Today, Kano’s circular ssDNA can be used to insert entire genes, up to 10,000 nucleotides long, into the body. Kano is planning to partner with pharmaceutical companies to make their gene therapies more targeted and potent. For instance, pharmaceutical partners could use Kano’s platform to join the CD19 and CD20 genes, which are expressed in certain tumor cells, and stipulate that only if both genes bind to a cell receptor do they enter that cell’s genome and make edits.
Overall, Engelhardt says working with circular single-stranded DNA makes Kano’s approach more flexible than platforms like CRISPR.
“We realized working with pharmaceutical companies early on in my postdoc there was a lack of design understanding because of the lack of access to these molecules,” Engelhardt says. “When it comes to gene or cell therapies, people just think of the gene itself, not the flanking sequences or anything else that goes around the gene. Now that the DNA isn’t stuck in a double helix all the time, I can create small, three-dimensional structures — think loops or hairpins — that work, for example, as a binding protein that pulls it into the nucleus. That unlocks a completely new path for DNA because it makes it engineerable — not only on a structural level but also a sequence level.”
Partnering for impact
To facilitate more partnerships, Kano is signing agreements with partners that give it a smaller percentage of eventual drug royalties but allow it to work with many companies at the same time. In a recent collaboration with Merck KGaA, Kano combined its circular cssDNA platform with the company’s lipid nanoparticles solutions for delivering gene therapies. Kano is also in discussions with other large pharmaceutical companies to jointly bring cancer drugs into the clinic over the next two years.

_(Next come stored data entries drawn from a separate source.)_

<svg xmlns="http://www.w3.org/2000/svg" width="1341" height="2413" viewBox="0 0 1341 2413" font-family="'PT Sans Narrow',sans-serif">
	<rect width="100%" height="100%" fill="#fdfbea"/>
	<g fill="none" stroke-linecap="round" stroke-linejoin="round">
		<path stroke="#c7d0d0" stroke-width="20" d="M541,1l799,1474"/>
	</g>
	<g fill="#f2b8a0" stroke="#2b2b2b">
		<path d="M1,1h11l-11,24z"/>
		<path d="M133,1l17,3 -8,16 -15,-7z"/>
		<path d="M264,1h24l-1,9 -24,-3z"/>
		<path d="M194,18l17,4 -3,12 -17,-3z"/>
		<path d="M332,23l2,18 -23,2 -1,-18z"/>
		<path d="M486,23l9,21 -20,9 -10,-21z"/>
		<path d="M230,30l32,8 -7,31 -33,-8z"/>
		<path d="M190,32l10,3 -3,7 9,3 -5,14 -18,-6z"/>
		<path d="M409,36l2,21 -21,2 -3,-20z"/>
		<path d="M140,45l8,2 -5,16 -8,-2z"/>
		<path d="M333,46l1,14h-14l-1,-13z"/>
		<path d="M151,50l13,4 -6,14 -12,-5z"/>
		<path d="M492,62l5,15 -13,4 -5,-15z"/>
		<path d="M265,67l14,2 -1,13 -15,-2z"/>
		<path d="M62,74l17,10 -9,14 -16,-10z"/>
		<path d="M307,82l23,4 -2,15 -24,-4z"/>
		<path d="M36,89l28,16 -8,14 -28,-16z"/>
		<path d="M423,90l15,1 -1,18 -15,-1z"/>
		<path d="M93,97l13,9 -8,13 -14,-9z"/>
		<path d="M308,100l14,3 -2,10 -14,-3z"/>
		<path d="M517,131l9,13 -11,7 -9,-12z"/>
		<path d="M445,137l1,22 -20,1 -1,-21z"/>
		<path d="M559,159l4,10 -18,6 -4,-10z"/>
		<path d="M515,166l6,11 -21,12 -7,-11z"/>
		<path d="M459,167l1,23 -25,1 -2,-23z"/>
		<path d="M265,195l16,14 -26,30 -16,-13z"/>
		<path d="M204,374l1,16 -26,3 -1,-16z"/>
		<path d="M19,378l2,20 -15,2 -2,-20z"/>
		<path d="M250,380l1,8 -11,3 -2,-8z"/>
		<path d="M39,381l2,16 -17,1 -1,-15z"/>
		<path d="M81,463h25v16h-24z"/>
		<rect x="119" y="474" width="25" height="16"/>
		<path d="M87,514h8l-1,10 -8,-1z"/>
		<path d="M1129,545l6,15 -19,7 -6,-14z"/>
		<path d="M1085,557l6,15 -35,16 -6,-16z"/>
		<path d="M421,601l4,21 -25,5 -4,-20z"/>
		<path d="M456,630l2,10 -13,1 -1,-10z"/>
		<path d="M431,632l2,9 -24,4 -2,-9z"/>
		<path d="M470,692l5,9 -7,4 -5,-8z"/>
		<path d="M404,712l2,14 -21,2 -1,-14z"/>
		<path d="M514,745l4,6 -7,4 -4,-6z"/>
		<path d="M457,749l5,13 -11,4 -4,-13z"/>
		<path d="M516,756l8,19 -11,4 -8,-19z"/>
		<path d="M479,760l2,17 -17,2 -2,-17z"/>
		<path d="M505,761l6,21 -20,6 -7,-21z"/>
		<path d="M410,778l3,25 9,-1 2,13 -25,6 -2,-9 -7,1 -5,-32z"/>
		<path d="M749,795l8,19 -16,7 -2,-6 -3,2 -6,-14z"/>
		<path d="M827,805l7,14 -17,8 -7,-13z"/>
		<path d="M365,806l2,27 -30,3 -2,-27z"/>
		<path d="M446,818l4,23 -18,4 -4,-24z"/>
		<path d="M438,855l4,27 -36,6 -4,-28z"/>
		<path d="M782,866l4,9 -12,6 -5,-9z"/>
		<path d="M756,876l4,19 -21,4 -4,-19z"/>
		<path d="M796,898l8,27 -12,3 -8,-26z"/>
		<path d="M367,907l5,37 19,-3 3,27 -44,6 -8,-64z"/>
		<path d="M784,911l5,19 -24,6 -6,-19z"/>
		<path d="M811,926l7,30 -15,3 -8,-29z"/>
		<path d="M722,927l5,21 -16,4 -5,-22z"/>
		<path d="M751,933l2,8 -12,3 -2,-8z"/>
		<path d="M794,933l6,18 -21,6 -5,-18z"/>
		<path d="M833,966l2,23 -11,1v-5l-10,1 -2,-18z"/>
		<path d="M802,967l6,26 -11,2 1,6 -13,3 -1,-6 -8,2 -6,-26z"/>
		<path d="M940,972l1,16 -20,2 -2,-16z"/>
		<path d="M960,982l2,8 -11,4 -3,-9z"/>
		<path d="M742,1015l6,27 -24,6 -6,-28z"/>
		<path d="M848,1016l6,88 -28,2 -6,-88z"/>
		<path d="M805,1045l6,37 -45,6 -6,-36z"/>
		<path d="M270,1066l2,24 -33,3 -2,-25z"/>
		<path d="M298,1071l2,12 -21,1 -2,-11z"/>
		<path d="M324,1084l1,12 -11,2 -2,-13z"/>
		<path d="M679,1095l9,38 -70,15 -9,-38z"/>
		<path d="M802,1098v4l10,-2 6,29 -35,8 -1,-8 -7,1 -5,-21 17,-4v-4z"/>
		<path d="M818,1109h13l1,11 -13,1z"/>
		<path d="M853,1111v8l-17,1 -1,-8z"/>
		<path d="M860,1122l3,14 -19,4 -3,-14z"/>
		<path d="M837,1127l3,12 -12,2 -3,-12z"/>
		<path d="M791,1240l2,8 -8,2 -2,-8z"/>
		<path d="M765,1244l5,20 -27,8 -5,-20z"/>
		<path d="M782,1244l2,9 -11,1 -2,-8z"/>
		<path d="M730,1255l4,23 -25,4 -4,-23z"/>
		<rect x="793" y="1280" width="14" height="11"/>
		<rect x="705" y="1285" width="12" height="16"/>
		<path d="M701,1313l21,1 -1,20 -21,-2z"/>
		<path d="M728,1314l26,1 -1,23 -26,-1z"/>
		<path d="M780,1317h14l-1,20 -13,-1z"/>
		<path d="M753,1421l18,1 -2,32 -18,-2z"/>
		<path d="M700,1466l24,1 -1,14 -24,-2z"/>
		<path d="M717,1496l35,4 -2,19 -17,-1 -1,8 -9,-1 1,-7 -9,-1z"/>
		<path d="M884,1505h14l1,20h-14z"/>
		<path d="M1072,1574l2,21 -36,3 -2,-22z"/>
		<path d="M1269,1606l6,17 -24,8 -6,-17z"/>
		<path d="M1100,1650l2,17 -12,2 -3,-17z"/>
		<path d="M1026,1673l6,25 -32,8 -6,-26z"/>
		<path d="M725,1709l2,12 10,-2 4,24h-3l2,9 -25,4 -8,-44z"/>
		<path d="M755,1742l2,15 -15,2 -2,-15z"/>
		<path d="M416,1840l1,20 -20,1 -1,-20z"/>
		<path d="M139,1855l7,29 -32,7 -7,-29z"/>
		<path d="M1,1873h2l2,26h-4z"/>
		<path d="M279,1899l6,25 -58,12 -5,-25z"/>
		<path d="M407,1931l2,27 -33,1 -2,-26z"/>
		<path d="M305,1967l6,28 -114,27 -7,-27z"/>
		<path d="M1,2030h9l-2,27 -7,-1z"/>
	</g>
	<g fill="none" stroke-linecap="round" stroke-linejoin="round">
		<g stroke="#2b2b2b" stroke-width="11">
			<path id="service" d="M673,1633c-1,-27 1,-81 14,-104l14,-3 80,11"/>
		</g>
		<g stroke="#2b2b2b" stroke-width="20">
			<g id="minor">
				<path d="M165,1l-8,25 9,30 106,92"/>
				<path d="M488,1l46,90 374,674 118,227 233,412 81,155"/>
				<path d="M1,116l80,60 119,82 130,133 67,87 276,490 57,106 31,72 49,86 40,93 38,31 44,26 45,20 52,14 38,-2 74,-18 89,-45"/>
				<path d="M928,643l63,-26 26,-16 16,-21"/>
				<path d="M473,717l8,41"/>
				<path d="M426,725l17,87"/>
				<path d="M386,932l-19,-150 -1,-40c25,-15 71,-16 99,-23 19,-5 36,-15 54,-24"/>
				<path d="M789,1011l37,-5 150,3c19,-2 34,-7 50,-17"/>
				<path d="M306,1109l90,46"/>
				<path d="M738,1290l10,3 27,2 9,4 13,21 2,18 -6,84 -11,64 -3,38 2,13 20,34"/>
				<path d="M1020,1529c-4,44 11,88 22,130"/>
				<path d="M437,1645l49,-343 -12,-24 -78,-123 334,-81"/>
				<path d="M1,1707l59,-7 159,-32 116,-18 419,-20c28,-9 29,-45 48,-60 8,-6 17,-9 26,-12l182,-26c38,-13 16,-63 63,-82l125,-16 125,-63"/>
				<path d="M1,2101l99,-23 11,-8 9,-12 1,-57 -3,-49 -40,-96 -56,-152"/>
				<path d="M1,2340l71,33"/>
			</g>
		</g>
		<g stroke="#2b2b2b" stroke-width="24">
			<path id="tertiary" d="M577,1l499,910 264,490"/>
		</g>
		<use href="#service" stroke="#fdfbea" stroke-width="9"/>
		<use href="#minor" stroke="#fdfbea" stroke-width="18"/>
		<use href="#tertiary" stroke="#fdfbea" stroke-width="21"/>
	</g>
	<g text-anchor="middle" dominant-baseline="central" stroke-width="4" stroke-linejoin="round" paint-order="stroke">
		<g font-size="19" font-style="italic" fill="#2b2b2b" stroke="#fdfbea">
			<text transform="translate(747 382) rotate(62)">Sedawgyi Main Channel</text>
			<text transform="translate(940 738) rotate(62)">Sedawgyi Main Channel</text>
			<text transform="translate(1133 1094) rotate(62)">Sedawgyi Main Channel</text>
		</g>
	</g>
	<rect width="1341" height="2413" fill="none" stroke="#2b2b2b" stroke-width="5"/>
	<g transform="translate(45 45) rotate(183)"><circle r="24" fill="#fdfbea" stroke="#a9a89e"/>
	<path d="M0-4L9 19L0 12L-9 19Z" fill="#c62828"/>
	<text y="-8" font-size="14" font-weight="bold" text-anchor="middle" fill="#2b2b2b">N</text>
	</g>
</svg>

“That’s exciting because we’ll be implementing our DNA into partners’ drug system, so when they file their new drug and dose their first patients, our DNA is going to be the therapeutic information carrier for efficacy,” Engelhardt says. “As a first-time founder, this is where you want to go. We talk about patient impact all the time, and this is how we’re going to get it.”
Kano is also developing the first databank mapping cssDNA designs to activity, to speed up the development of new treatments.
“Right now, there is no understanding of how to design DNA for these therapies,” Engelhardt says. “Everyone who wants to differentiate needs to come up with a new editing tool, a new delivery tool, and there’s no connecting company that can enable those areas of expertise. When partners come to us, we can say, ‘The gene sequence is all yours.’ But often it’s not just about the sequence. It’s also about the promoter or flanking sequence that allows you to insert your DNA into the genome, or that makes DNA package well into your delivery nanoparticle. At Kano, we’re building the best knowledgebase to use DNA material to treat diseases.”